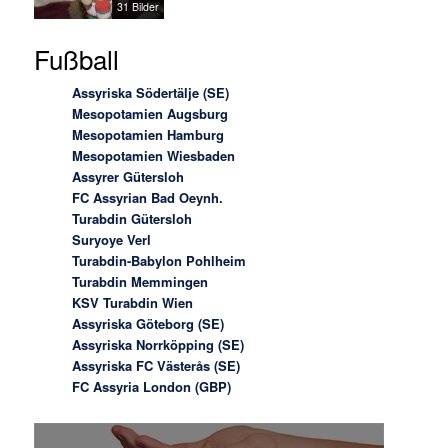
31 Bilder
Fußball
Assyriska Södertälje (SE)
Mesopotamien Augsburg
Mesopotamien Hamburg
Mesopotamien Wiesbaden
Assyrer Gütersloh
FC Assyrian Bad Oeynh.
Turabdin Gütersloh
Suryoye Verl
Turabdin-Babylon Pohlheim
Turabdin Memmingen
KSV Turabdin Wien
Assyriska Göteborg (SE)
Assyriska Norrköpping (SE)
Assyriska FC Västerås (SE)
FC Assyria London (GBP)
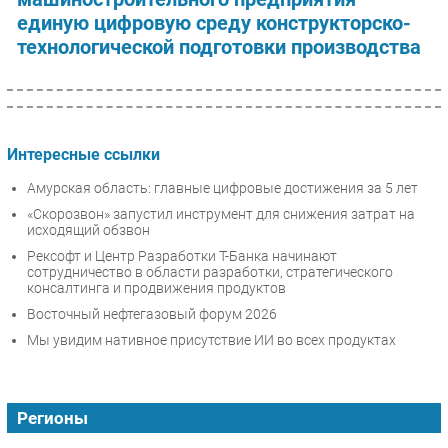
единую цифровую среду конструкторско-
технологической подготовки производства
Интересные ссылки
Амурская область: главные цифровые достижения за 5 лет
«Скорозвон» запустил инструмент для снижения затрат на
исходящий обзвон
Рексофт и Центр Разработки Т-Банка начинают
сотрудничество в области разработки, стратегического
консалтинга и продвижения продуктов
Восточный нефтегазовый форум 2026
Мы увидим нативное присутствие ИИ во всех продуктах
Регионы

**REQUIREMENT:** Wherever a line holds the word "Mesopotamien", copy that line out of the entries above.

**TASK RESPONSE:**
Mesopotamien Augsburg
Mesopotamien Hamburg
Mesopotamien Wiesbaden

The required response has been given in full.